- Opening Delimiter -

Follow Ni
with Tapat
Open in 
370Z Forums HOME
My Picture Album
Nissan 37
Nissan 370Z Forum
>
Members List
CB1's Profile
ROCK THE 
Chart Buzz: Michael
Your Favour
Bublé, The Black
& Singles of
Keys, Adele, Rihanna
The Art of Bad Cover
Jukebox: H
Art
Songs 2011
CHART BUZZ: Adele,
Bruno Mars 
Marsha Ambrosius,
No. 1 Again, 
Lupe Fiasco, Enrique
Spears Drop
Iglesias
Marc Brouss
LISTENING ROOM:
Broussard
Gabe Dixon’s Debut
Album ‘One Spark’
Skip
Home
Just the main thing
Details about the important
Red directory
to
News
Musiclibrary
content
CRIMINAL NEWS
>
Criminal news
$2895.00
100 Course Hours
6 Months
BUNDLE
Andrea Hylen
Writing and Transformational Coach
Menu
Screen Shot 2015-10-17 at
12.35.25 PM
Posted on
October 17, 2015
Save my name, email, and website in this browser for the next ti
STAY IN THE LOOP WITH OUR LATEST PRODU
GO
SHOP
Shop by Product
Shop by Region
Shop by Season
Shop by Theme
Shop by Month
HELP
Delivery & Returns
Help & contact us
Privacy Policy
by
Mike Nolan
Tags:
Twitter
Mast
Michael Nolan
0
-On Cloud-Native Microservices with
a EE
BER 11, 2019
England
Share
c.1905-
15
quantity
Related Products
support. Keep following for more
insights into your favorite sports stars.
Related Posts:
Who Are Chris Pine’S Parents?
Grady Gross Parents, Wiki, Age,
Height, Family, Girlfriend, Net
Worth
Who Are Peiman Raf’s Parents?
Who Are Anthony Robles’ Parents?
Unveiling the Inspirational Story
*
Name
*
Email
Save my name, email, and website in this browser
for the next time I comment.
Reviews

- Closing Delimiter -

Print all of the material above line for line, keeping every word, character, and line break in its original order.

Follow Ni
with Tapat
Open in 
370Z Forums HOME
My Picture Album
Nissan 37
Nissan 370Z Forum
>
Members List
CB1's Profile
ROCK THE 
Chart Buzz: Michael
Your Favour
Bublé, The Black
& Singles of
Keys, Adele, Rihanna
The Art of Bad Cover
Jukebox: H
Art
Songs 2011
CHART BUZZ: Adele,
Bruno Mars 
Marsha Ambrosius,
No. 1 Again, 
Lupe Fiasco, Enrique
Spears Drop
Iglesias
Marc Brouss
LISTENING ROOM:
Broussard
Gabe Dixon’s Debut
Album ‘One Spark’
Skip
Home
Just the main thing
Details about the important
Red directory
to
News
Musiclibrary
content
CRIMINAL NEWS
>
Criminal news
$2895.00
100 Course Hours
6 Months
BUNDLE
Andrea Hylen
Writing and Transformational Coach
Menu
Screen Shot 2015-10-17 at
12.35.25 PM
Posted on
October 17, 2015
Save my name, email, and website in this browser for the next ti
STAY IN THE LOOP WITH OUR LATEST PRODU
GO
SHOP
Shop by Product
Shop by Region
Shop by Season
Shop by Theme
Shop by Month
HELP
Delivery & Returns
Help & contact us
Privacy Policy
by
Mike Nolan
Tags:
Twitter
Mast
Michael Nolan
0
-On Cloud-Native Microservices with
a EE
BER 11, 2019
England
Share
c.1905-
15
quantity
Related Products
support. Keep following for more
insights into your favorite sports stars.
Related Posts:
Who Are Chris Pine’S Parents?
Grady Gross Parents, Wiki, Age,
Height, Family, Girlfriend, Net
Worth
Who Are Peiman Raf’s Parents?
Who Are Anthony Robles’ Parents?
Unveiling the Inspirational Story
*
Name
*
Email
Save my name, email, and website in this browser
for the next time I comment.
Reviews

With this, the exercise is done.